A trader works on the floor of the New York Stock Exchange. (Richard Drew/Associated Press)
Opinion writer

Sometimes the markets are ahead of the political indicators and sometimes they trail. In the last week, however, financial markets seem to have adjusted to the new political reality of a president under siege much quicker than have the political players, who remain in a state of denial about President Trump’s and the GOP’s ability to push forward with their agenda.

The Post reports: “It took the almost daily revelations of potentially impeachable offenses for Wall Street to completely come to terms with the fact that Trump may not be able to deliver all the tax cuts and infrastructure spending and deregulation—oh my!—that it had been counting on.” That realization shook the stock market, which suffered its biggest one-day decline since autumn on Wednesday. (From MarketWatch: “The S&P 500 and Dow industrials on Wednesday posted their largest one-day decline since September as fears over the fallout from turmoil in Washington prompted investors to unload risky assets such as equities. Investors grew increasingly concerned that political turmoil in Washington would delay or prevent President Donald Trump’s tax reforms and other fiscal stimulus measures.”)

It also hit the dollar:

Wall Street finally started to catch on in the last month, but it’s only now that Trump seems to be self-immolating with metronomic frequency that traders have given up all their dreams of a big, fat Trump stimulus. Which is to say that the dollar is back to where it was on election night. After all, it’s not like a lot of legislation passed during the Watergate hearings. If that’s where we’re headed, then we’re not just talking about tax reform being pushed off until 2018, which was already fraught because election years are where bills go to die, but for the future. That’s because the way things are going, there’s at least a decent chance that Democrats could take back the House in the midterms. Republicans, then, may only have eight or 10 more months to realistically get things done.

While Trumpkins talked about “animal spirits” that Trump’s election unlocked, we saw irrational exuberance, a vast overestimation of the competency of the presidency and underappreciation for the divisions within the GOP that made multiple, enormous legislative projects unlikely to succeed.

Let’s face it: We’ve seen for months how unable the House is to pass politically popular and substantively sound health-care policy.

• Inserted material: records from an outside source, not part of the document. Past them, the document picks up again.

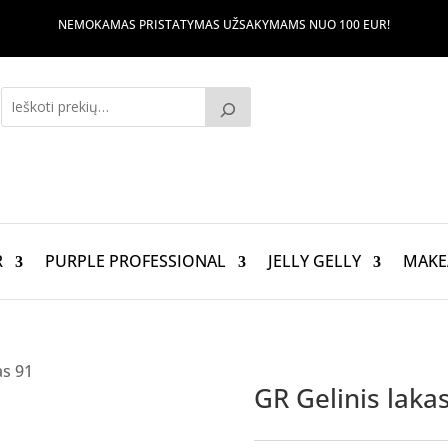
NEMOKAMAS PRISTATYMAS UŽSAKYMAMS NUO 100 EUR!
R
PURPLE PROFESSIONAL
JELLY GELLY
MAKE
as 91
GR Gelinis laka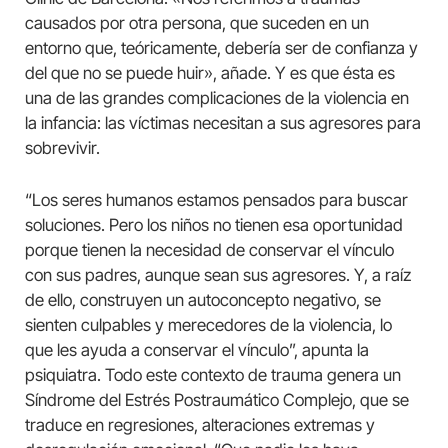
causados ​​por otra persona, que suceden en un
entorno que, teóricamente, debería ser de confianza y
del que no se puede huir», añade. Y es que ésta es
una de las grandes complicaciones de la violencia en
la infancia: las víctimas necesitan a sus agresores para
sobrevivir.
“Los seres humanos estamos pensados ​​para buscar
soluciones. Pero los niños no tienen esa oportunidad
porque tienen la necesidad de conservar el vínculo
con sus padres, aunque sean sus agresores. Y, a raíz
de ello, construyen un autoconcepto negativo, se
sienten culpables y merecedores de la violencia, lo
que les ayuda a conservar el vínculo”, apunta la
psiquiatra. Todo este contexto de trauma genera un
Síndrome del Estrés Postraumático Complejo, que se
traduce en regresiones, alteraciones extremas y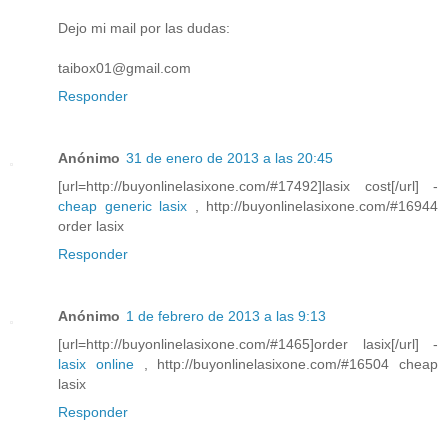
Dejo mi mail por las dudas:
taibox01@gmail.com
Responder
Anónimo
31 de enero de 2013 a las 20:45
[url=http://buyonlinelasixone.com/#17492]lasix cost[/url] -
cheap generic lasix
, http://buyonlinelasixone.com/#16944
order lasix
Responder
Anónimo
1 de febrero de 2013 a las 9:13
[url=http://buyonlinelasixone.com/#1465]order lasix[/url] -
lasix online
, http://buyonlinelasixone.com/#16504 cheap
lasix
Responder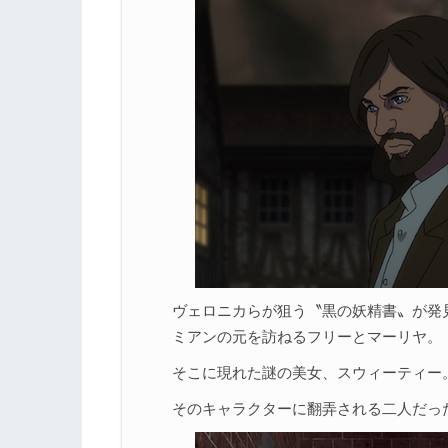
ヴェロニカらが狙う〝黒の妖精書〟が発
ミアンの元を訪ねるフリーとマーリヤ。
そこに現れた謎の美女、スウィーティー
そのキャラクターに翻弄される二人だっ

Congressional representatives have chewed up months on a bill which has no chance of moving in the Senate. In the Senate, it is far from clear that any bill is going to pass. “Sen. Susan Collins says the 13 Republican senators charged with drafting a health care bill to replace the Affordable Care Act are unlikely to succeed,” reports her home state’s Portland Press Herald. “The committee (that) Republican leadership has convened is going to produce a partisan bill,” Collins told the newspaper. “I disagreed when President Obama produced a partisan bill. That’s not the best way for Republicans to legislate now.” So much for that. The Senate, however slight the chance of success, is going to chew up many more months on health care. Before you know it, we will be into the budget fight with a Sept. 30 deadline.

Meanwhile the House is agonizing over tax reform, with no clear path forward. Treasury Secretary Steven Mnuchin’s testimony in front of the Senate Banking Committee should scare the living daylights out of anyone concerned about the debt. He was clear on the major tax cuts and utterly unforthcoming on how to make up lost revenue. He also suggested that the Treasury would come up with its own estimate on the effects of the plan. Oh, swell. Treasury will sprinkle fairy dust on a budget-buster, pronounce it revenue-neutral and try to con the markets and Congress into accepting a plan that will add trillions more in debt. The odds of getting tax reform completed this year are slim to none.

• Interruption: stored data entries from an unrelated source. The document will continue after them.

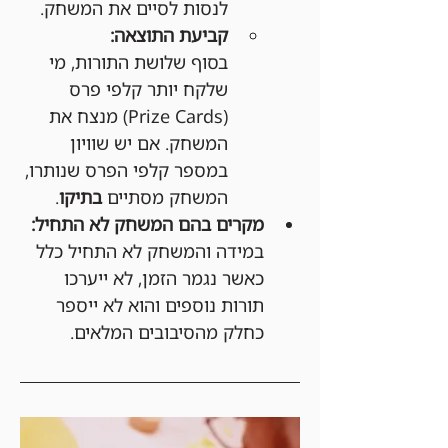
לנסות לסיים את המשחק.
קביעת התוצאה:
בסוף שלושת התורות, מי 
שלקח יותר קלפי פרס 
(Prize Cards) מנצח את 
המשחק. אם יש שוויון 
במספר קלפי הפרס שנותרו, 
המשחק מסתיים 
בתיקו
.
מקרים בהם המשחק לא התחיל:
במידה והמשחק לא התחיל כלל 
כאשר נגמר הזמן, לא ייערכו 
תורות נוספים והוא לא ייספר 
כחלק מהסיבובים המלאים.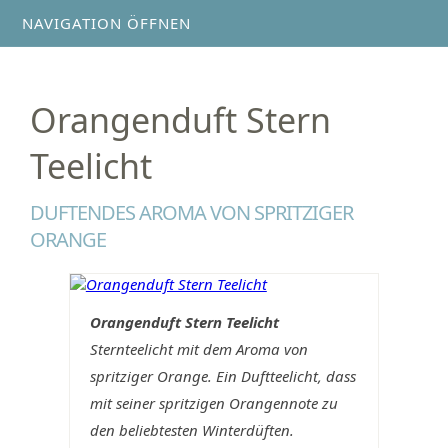
NAVIGATION ÖFFNEN
Orangenduft Stern
Teelicht
DUFTENDES AROMA VON SPRITZIGER
ORANGE
Orangenduft Stern Teelicht
Sternteelicht mit dem Aroma von
spritziger Orange. Ein Duftteelicht, dass
mit seiner spritzigen Orangennote zu
den beliebtesten Winterdüften.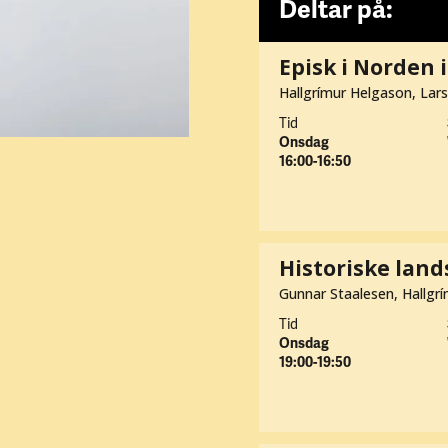
Deltar på:
Episk i Norden 
Hallgrímur Helgason, Lar
Tid
Onsdag
16:00-16:50
Historiske land
Gunnar Staalesen, Hallgr
Tid
Onsdag
19:00-19:50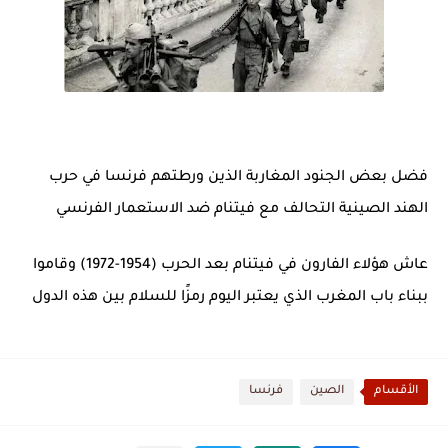
فضل بعض الجنود المغاربة الذين ورطتهم فرنسا في حرب
الهند الصينية التحالف مع فيتنام ضد الاستعمار الفرنسي
عاش هؤلاء الفارون في فيتنام بعد الحرب (1954-1972) وقاموا
ببناء باب المغرب الذي يعتبر اليوم رمزًا للسلام بين هذه الدول
الأقسام
الصين
فرنسا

So yes, a complete strike out on major legislative initiatives this year is not only possible but likely. Will anyone be smart enough to come up with a Plan B? Considering how impossible the agenda was to begin with, how paralyzed the White House will be and how divided the GOP is, you would think someone would come up with some ideas to hit singles and doubles, rather than strike out aiming for the fences. What would that look like? A realistic option would include corporate tax reform (not cut) that lowers the rates and broadens the base with no significant revenue loss and no big break for so-called pass-through companies. Another doable endeavor would be an infrastructure and job-training bill. A third would be a targeted health-care bill to address a discrete problem, such as the unavailability of health-care providers in rural areas. In other words, rather than nothing, Congress could recognize reality and produce some modest but important bipartisan legislation.

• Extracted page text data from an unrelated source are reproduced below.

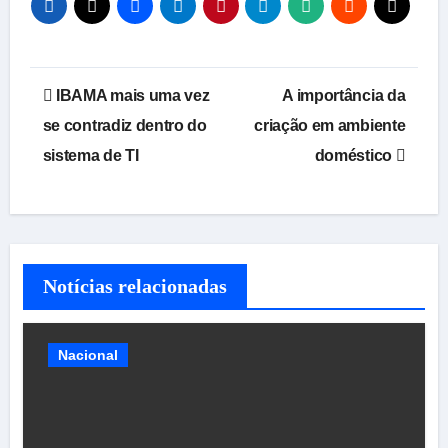
Navegação
IBAMA mais uma vez
A importância da
de
se contradiz dentro do
criação em ambiente
sistema de TI
doméstico
Post
Notícias relacionadas
Nacional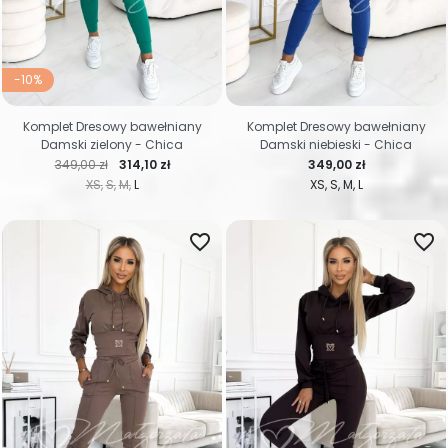
-10%
Komplet Dresowy bawełniany
Komplet Dresowy bawełniany
Damski zielony - Chica
Damski niebieski - Chica
Cena regularna
Cena
Cena
349,00 zł
314,10 zł
349,00 zł
XS
S
M
L
XS
S
M
L
favorite_border
favorite_border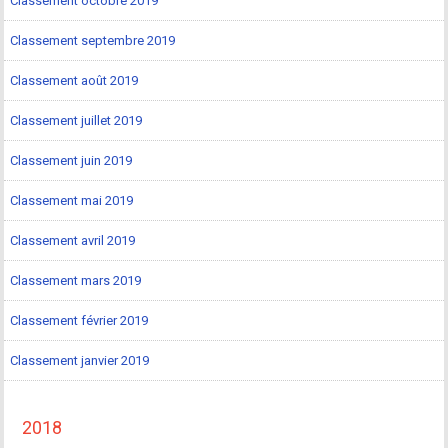
Classement octobre 2019
Classement septembre 2019
Classement août 2019
Classement juillet 2019
Classement juin 2019
Classement mai 2019
Classement avril 2019
Classement mars 2019
Classement février 2019
Classement janvier 2019
2018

But that would take sober leadership from the White House and competent congressional leadership. If we had that I suppose we wouldn’t be in this fix in the first place. So, yes, the markets have finally figured out this will be an unproductive year. The good news is that with 4.4 percent unemployment and some upward movement on wages, the economy will plod on — so long as Trump doesn’t blunder into a government shutdown, a trade war or a disastrous international incident.